## Work order:
Extract from the entries below, exactly as given, only the lines from the line containing "right elbow: (130, 256)" to the line containing "right hip: (111, 185)", both lines included.

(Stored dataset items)
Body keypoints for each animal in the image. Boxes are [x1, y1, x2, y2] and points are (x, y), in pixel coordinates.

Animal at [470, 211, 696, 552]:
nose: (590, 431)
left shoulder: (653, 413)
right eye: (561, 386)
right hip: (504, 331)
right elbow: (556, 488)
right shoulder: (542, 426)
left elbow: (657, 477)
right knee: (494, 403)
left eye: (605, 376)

* * *

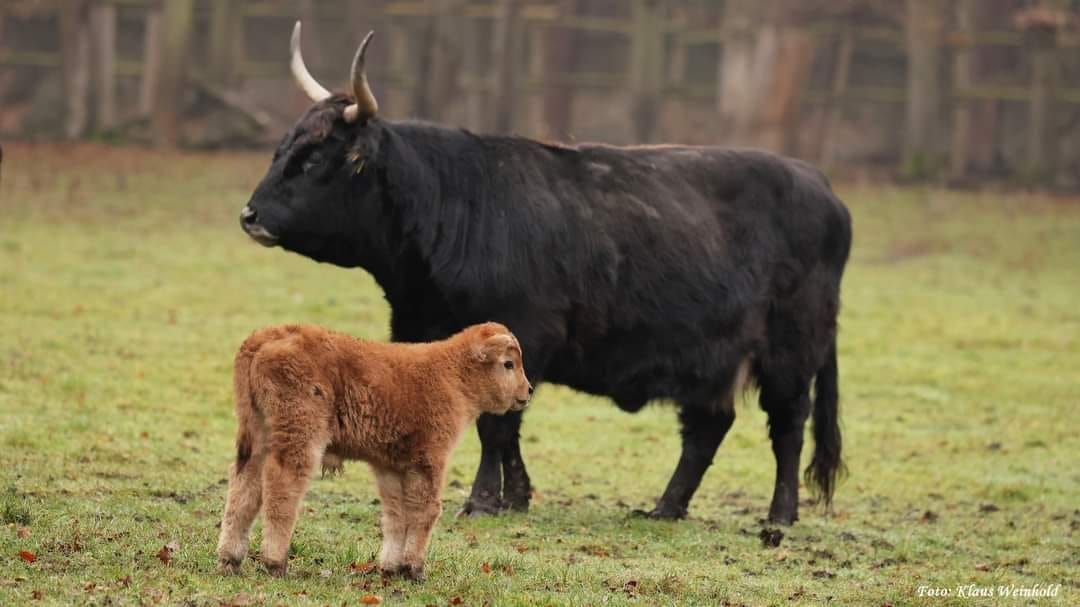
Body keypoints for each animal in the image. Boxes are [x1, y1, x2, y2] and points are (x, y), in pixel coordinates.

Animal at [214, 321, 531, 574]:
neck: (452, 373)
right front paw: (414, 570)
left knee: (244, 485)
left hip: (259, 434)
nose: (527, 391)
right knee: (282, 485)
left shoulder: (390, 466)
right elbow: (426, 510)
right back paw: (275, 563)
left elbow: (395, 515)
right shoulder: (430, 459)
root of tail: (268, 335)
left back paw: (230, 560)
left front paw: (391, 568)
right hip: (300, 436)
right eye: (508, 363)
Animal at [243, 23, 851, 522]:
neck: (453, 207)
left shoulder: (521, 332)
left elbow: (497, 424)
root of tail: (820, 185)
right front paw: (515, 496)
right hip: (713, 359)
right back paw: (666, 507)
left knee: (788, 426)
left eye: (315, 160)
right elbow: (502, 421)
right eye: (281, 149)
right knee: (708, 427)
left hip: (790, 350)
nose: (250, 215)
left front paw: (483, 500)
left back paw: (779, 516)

--

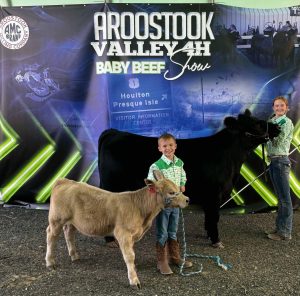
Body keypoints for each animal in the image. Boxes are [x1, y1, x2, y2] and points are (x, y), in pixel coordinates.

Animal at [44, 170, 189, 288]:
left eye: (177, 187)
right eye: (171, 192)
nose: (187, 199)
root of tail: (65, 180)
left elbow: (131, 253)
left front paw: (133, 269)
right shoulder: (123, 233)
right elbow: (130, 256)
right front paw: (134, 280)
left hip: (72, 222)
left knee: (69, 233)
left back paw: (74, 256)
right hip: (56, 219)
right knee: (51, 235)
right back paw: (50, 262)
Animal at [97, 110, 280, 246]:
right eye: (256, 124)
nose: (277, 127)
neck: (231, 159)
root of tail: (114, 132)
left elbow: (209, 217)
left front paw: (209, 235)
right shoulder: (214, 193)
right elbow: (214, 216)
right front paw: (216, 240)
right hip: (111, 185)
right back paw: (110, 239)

## Finished task:
right elbow: (130, 256)
right front paw: (134, 280)
left hip: (72, 222)
left knee: (69, 233)
left back paw: (74, 256)
right hip: (56, 219)
right knee: (51, 235)
right back paw: (50, 262)
Animal at [97, 110, 280, 246]:
right eye: (256, 124)
nose: (277, 127)
neck: (231, 159)
root of tail: (114, 132)
left elbow: (209, 217)
left front paw: (209, 235)
right shoulder: (214, 193)
right elbow: (214, 216)
right front paw: (216, 240)
right hip: (111, 185)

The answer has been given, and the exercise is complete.